Field	GLAuth dev value	AD production value
Server	10.100.0.35 (shared docker host)	a domain controller FQDN, or the domain itself
Port	3893	636 (LDAPS) — AD increasingly rejects plain bind under LDAP-signing enforcement
UseTls	false	true
AllowInsecureLdap	true	false
SearchBase	dc=zb,dc=local	DC=corp,DC=example,DC=com
ServiceAccountDn	cn=serviceaccount,dc=zb,dc=local	CN=MxGwSvc,OU=Service Accounts,DC=corp,...
UserNameAttribute	uid	sAMAccountName (or userPrincipalName)
GroupAttribute	memberOf (unchanged)	memberOf (unchanged)

memberOf returns full DNs; the authenticator strips the leading CN= value and uses it as the lookup key in groupToRole. Nested groups are not auto-expanded; either flatten in the directory or add a tokenGroups query as an enhancement.

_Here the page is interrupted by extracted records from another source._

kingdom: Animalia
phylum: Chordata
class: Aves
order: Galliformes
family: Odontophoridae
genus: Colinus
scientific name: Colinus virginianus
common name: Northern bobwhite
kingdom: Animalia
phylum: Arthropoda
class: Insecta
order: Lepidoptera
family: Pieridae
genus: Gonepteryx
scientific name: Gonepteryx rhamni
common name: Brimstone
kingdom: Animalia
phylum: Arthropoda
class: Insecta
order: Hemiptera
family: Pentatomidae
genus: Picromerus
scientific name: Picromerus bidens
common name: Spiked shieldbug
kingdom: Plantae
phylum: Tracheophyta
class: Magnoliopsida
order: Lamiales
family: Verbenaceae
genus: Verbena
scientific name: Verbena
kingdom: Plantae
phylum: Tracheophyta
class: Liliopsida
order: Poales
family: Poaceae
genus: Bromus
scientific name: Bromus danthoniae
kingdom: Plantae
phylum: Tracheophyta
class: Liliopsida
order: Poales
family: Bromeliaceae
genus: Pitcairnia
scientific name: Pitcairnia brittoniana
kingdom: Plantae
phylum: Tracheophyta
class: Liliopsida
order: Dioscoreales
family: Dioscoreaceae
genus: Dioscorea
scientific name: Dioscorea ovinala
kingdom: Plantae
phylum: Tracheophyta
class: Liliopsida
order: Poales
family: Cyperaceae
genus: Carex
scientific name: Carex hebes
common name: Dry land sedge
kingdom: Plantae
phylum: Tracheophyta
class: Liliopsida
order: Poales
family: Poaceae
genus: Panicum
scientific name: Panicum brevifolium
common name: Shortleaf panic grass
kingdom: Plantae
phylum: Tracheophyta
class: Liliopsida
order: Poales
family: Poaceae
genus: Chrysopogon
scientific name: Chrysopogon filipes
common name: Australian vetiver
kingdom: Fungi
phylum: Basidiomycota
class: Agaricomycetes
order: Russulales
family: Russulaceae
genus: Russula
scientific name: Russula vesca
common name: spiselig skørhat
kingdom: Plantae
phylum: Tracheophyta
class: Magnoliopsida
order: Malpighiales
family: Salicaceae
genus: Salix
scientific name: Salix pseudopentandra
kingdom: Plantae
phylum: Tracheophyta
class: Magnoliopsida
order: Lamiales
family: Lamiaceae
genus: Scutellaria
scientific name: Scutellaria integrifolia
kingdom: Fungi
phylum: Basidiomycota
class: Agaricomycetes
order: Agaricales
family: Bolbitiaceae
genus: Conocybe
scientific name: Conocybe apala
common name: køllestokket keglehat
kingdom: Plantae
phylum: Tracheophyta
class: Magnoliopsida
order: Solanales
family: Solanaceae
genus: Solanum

Security notes for production

• Plaintext passwords in config.toml are dev-only. The shared config is in scadaproj/infra/glauth/config.toml (unencrypted); restrict filesystem access on 10.100.0.35 accordingly. Treat the dev creds as throwaway. Production LDAP is Active Directory. (The retired per-box C:\publish\glauth\glauth.cfg has the same caveat.)
• The 3-fail / 10-minute lockout is per source IP, not per user — a shared NAT can lock out a whole office. Tunable in [behaviors].
• LDAPS isn't enabled in dev; binding sends passwords cleartext on the wire. The shared GLAuth listens only on the LAN (10.100.0.35); never expose port 3893 externally without enabling TLS first.